Only a number is wanted: how many lines of the entries include the string "nettoyage"?

[Start of Attachment]

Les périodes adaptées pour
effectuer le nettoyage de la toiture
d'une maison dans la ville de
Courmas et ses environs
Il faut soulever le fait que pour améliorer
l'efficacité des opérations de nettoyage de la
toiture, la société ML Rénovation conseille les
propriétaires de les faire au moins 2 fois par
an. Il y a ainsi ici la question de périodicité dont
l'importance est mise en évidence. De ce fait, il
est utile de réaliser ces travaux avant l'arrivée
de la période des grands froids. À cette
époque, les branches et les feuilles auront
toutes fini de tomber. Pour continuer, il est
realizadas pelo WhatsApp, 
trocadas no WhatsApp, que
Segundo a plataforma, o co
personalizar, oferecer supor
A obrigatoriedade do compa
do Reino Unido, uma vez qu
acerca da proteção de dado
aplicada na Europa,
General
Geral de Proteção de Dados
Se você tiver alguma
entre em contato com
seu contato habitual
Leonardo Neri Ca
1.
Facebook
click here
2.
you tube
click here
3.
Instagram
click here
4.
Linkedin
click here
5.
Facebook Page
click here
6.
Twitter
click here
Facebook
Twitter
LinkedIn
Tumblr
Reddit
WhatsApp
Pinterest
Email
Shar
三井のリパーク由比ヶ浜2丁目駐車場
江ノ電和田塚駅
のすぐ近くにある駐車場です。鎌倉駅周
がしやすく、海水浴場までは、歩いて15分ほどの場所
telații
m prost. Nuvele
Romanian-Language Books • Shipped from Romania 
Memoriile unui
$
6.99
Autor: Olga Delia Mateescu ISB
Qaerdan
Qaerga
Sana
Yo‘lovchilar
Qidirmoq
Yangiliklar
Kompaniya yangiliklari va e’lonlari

[End of Attachment]
[Start of Attachment]

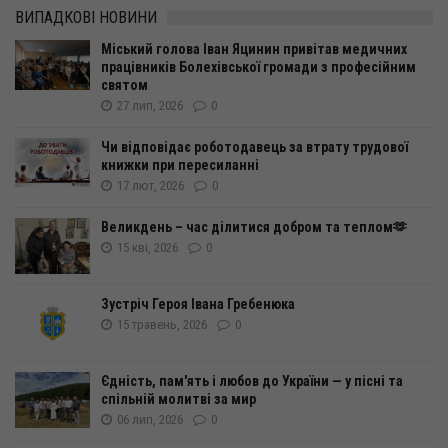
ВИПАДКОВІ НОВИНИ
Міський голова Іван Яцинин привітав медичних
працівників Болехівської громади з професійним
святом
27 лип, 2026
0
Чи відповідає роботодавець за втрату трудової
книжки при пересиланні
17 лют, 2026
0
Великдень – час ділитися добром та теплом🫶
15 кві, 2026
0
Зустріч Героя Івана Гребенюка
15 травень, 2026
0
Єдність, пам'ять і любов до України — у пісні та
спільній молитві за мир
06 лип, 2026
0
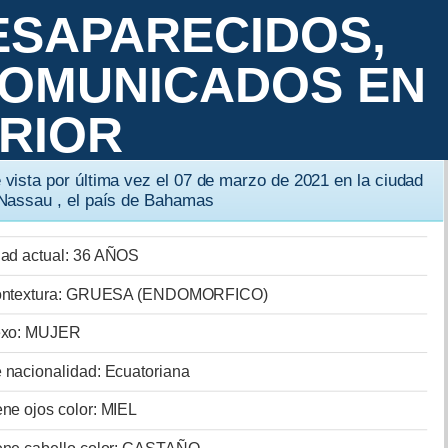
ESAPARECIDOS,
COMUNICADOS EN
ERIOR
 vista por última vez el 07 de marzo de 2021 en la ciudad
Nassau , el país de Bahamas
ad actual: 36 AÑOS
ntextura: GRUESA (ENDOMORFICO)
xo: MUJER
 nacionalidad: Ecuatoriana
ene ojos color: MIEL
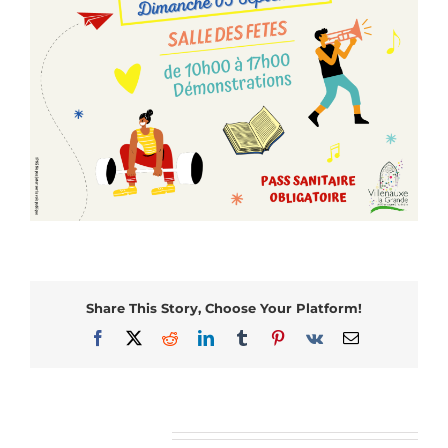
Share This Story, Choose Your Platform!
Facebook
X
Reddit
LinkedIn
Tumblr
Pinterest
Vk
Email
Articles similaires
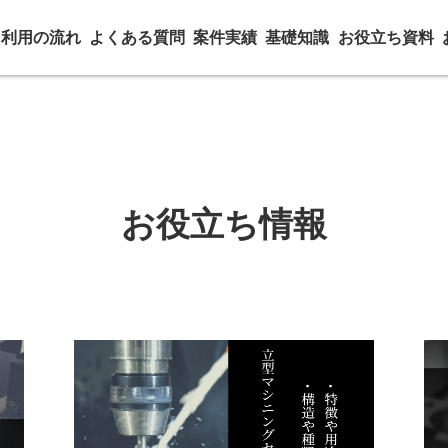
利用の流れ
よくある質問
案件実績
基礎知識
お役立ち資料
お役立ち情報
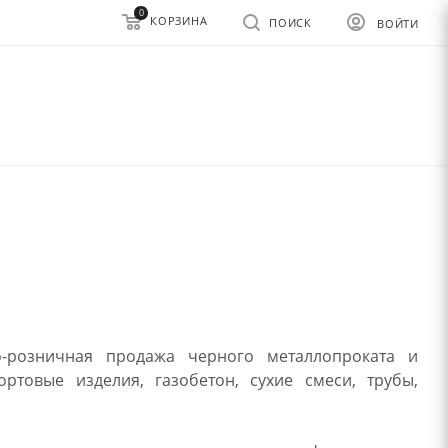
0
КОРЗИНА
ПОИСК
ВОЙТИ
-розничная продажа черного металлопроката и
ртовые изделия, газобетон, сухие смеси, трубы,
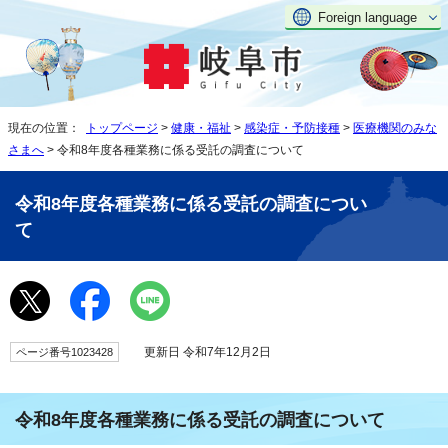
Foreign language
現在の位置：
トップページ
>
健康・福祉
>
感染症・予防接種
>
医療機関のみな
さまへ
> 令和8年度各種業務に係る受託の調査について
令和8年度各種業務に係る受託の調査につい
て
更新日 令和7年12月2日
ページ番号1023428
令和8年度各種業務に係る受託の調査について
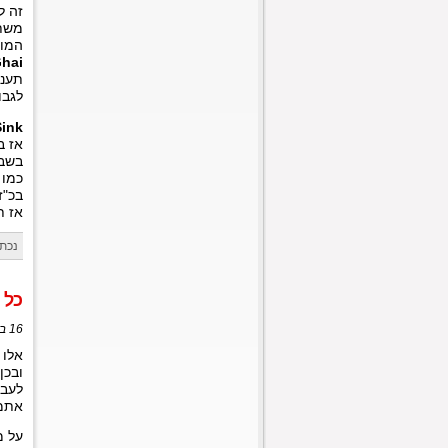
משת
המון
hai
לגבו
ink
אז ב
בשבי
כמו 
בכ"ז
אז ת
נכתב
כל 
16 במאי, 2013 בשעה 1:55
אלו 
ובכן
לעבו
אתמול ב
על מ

[End of Attachment]

## YOUR SOLUTION
2